Aim of the task: Which lines of the entries below hold the word "Centre"? Report each of them.

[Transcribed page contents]

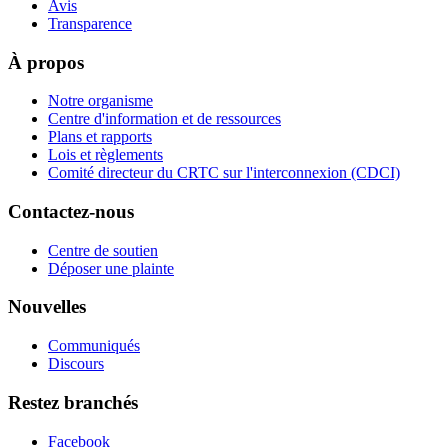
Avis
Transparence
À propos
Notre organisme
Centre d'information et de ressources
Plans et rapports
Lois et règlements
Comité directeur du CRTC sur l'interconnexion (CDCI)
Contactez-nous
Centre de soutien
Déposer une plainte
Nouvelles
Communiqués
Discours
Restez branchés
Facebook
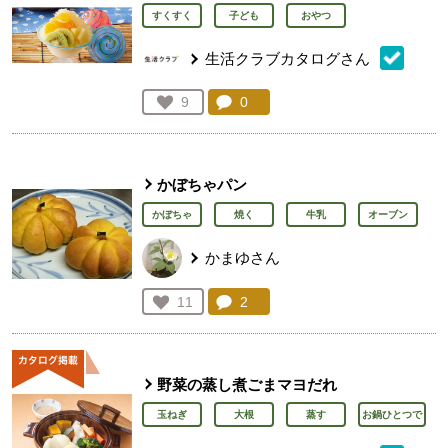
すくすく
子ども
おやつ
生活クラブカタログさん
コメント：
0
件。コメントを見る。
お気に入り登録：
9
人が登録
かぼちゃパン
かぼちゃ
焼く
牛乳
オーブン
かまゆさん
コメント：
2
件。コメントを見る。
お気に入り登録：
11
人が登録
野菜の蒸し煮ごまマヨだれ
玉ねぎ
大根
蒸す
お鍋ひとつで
* * *
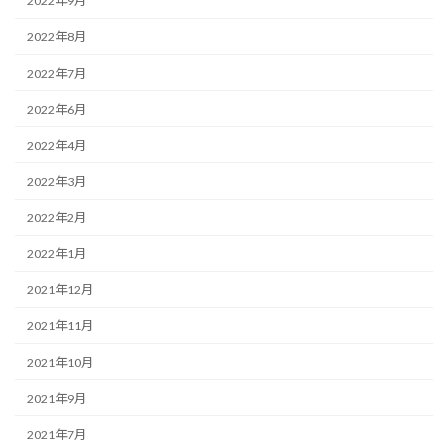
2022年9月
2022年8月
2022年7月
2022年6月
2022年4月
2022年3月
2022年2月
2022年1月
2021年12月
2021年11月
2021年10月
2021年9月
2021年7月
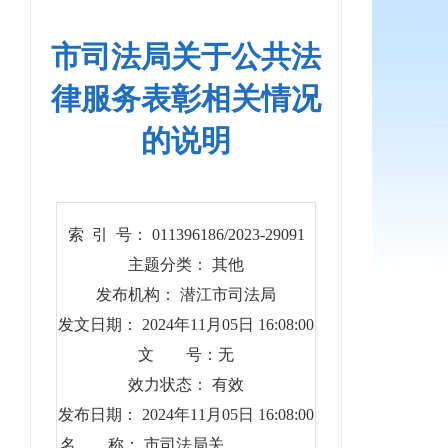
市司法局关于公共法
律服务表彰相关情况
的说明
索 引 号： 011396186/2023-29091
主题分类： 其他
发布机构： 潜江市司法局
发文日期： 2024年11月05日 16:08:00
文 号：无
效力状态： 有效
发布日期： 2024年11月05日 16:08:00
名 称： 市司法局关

Reply:
Centre d'information et de ressources
Centre de soutien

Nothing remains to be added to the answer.